Health care reconciliation may well be the usual brinksmanship and rhetoric. But it's quite possible to do. Sen. McConnell conceded as much today.

There's nothing that can stop it except political calculation and vote securing. And, should it happen, it will have been the GOP's own political calculation to impede Obama in totality that will have provided the cover. The blogosphere is correctly panicking this week.

Eric said...

Well, I concede: the Senate can do whatever it wants. Why not pass it on 40 votes? Is the insurance mandate Constitutional? Who cares!

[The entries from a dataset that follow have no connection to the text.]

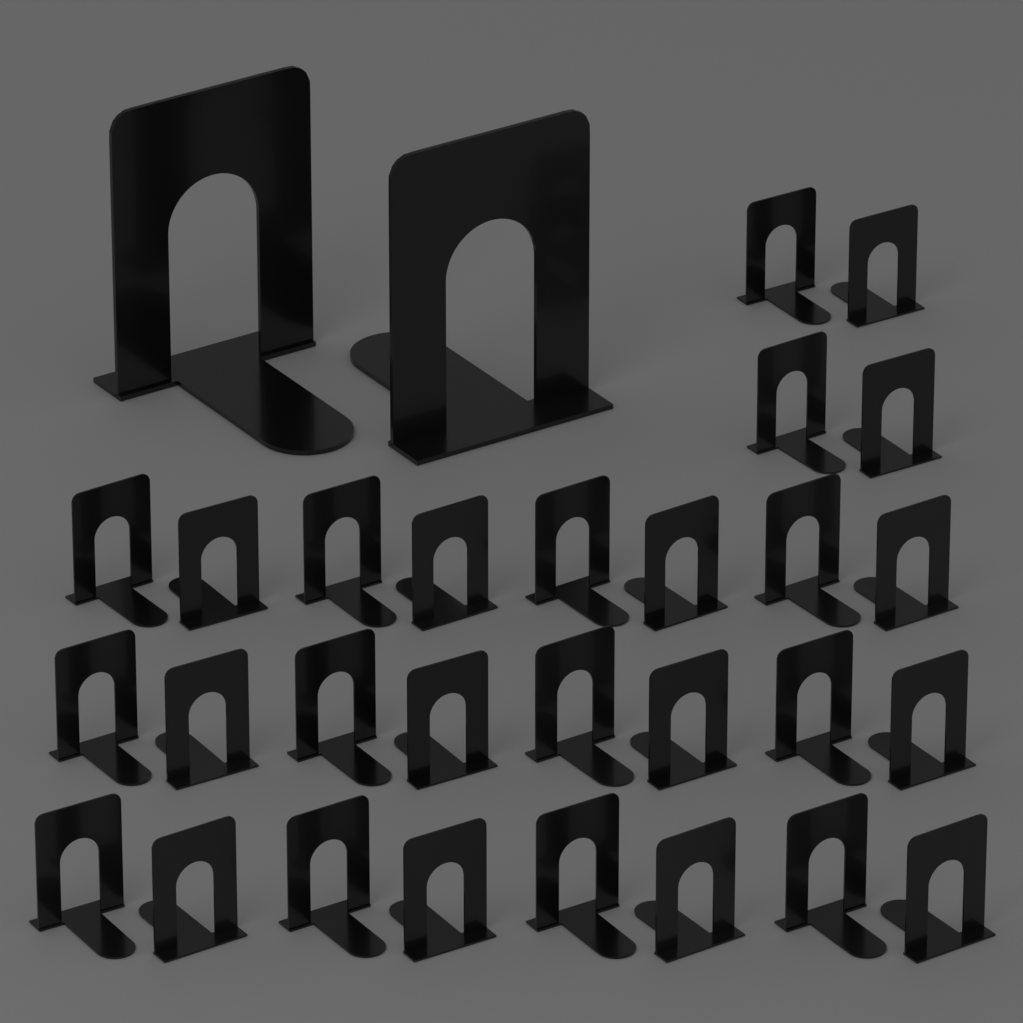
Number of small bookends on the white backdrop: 28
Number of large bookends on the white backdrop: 2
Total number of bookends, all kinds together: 30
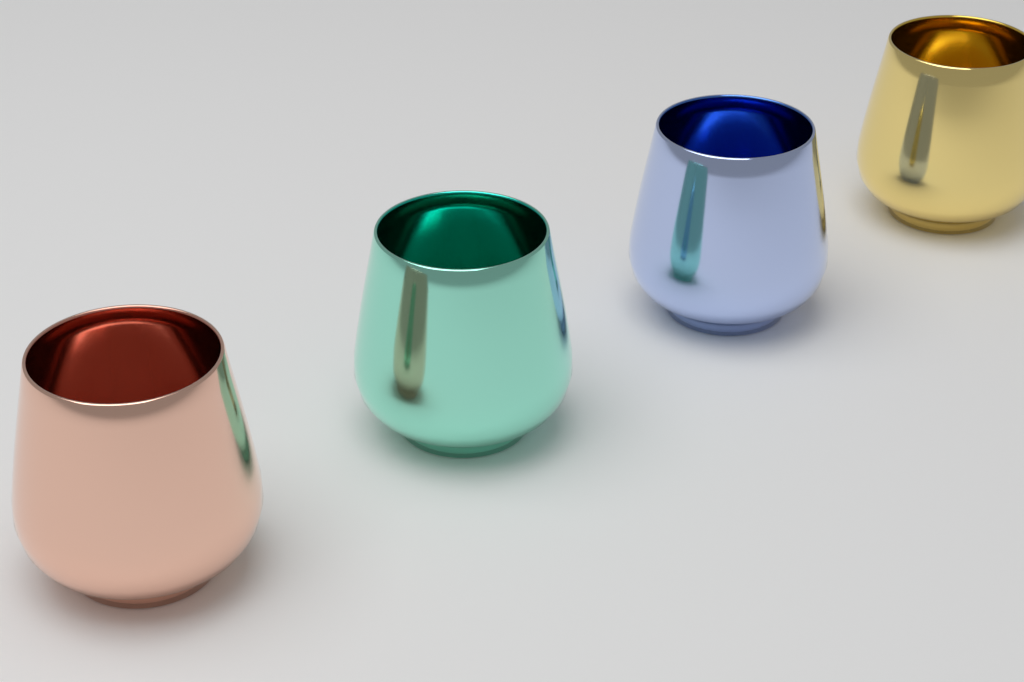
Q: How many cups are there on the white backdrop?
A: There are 4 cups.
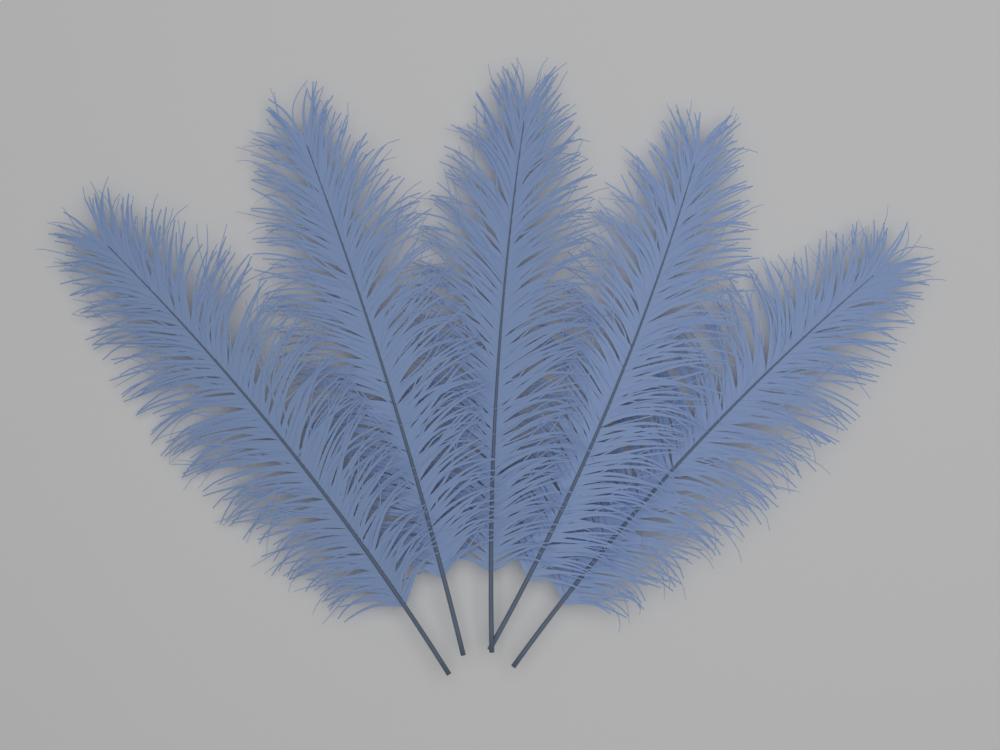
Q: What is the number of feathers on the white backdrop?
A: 5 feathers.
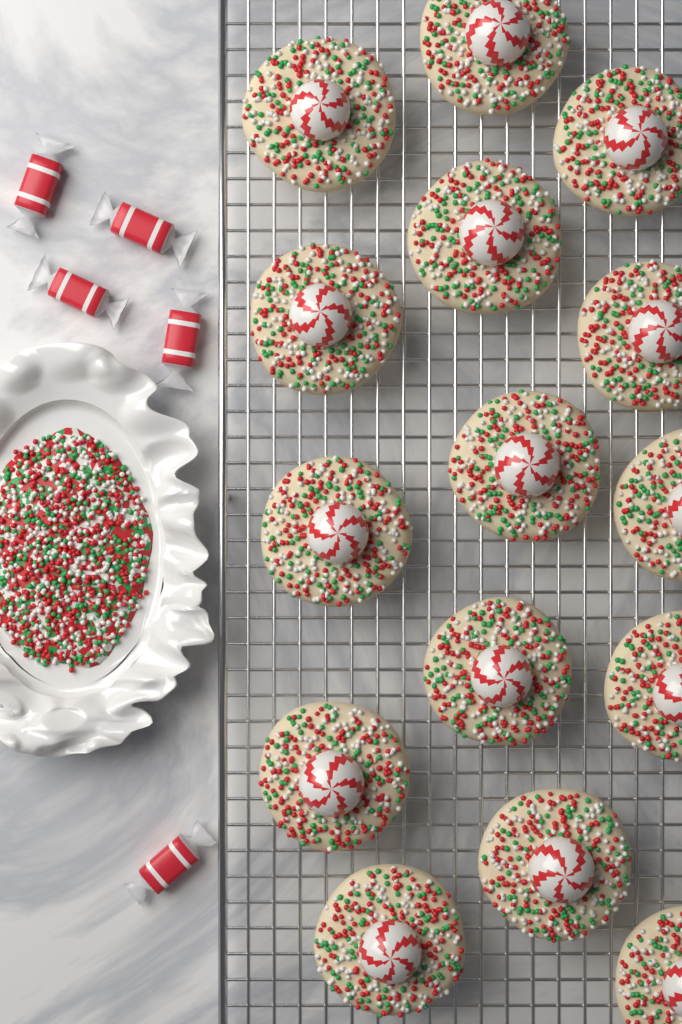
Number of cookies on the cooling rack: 15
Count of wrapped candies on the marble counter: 5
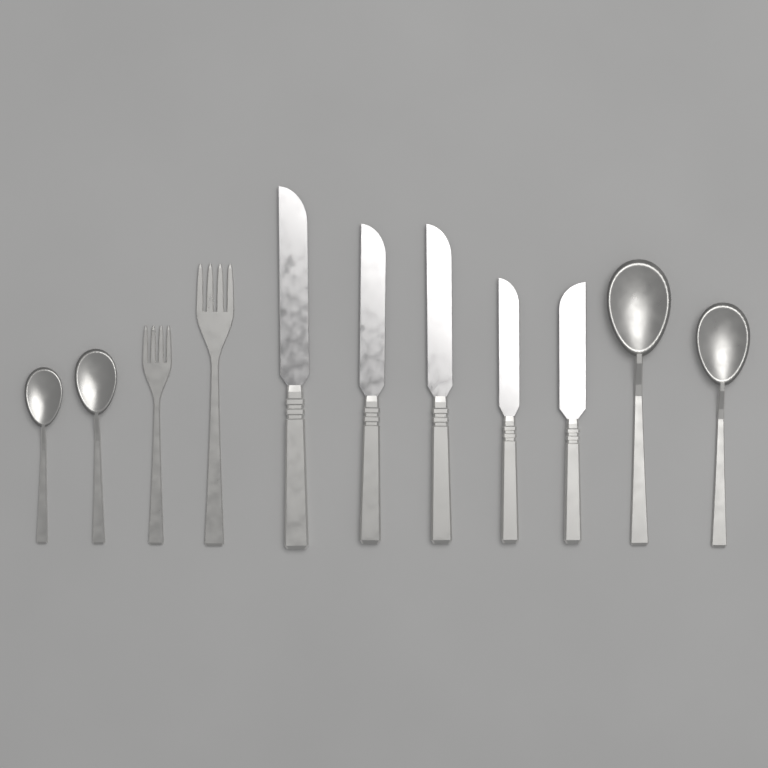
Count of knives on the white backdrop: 5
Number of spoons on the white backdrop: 4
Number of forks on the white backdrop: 2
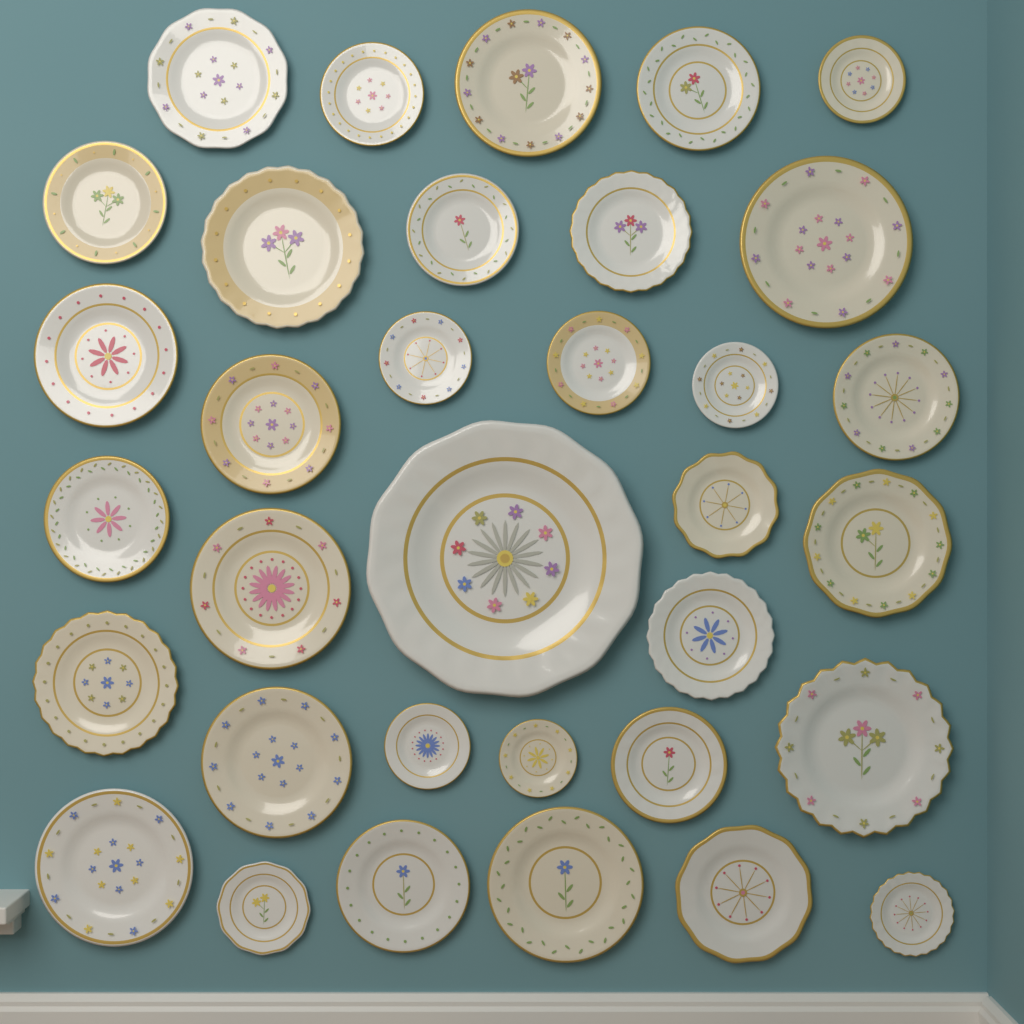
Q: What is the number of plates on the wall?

Now the Times is reporting that Obama will prevent insurance companies from making "excessive" rate increases, because price controls have a long history of success.

Well, go right ahead, Democrats. Rewire one-sixth of the U.S. economy with a parliamentary trick. Hey, what's this?

"Forty-one percent (41%) Strongly Disapprove giving Obama a Presidential Approval Index rating of -19. The Approval Index has been lower only on one day during Barack Obama’s thirteen months in office (see trends). The previous low came on December 22 as the Senate was preparing to approve its version of the proposed health care legislation. The current lows come as the President is once again focusing attention on the health care legislation."

Anonymous said...

After the Patriot Act, retroactive telecom immunity, the Terri Schiavo emergency act, and McCain-Feingold campaign finance, it's nice to see people offering a kind word for the Constitution.

After eight years of "we don't pay attention to polls" and the "100 years from now" standard for success, it's interesting to see "OMG look at the latest plus-minus Presidential Approval Index!" getting a workout.

Bram said...

The funny part is that Harry thinks he's going to get re-elected this year by pouring DC money all over Las Vegas.

He'll be lucky to get 25% of the vote, even if he keeps his NRA endorsement and pretends to still be their moderate Senator.

When Harry met Death Valley said...

That is funny. You know what will be hilarious, though? If the Tea Party re-elects Harry Reid.

According to this week's polls, Jon Ashjian peels off 10% of the general election vote from either Republican primary candidate. That's enough to upgrade Reid's 2010 prospects from Dead Man Walking to Dead Man Limping.

Meanwhile, because he's facing the abyss, Majority Leader Reid's stopped legislating scared. One might say he's "reconciled" to losing his seat.

It's gonna be a fun year!

Eric said...

I like that.

The Old Democratic Party: "Vox populi!"

The New Democratic Party: "Freedom's just another word for nothing left to lose."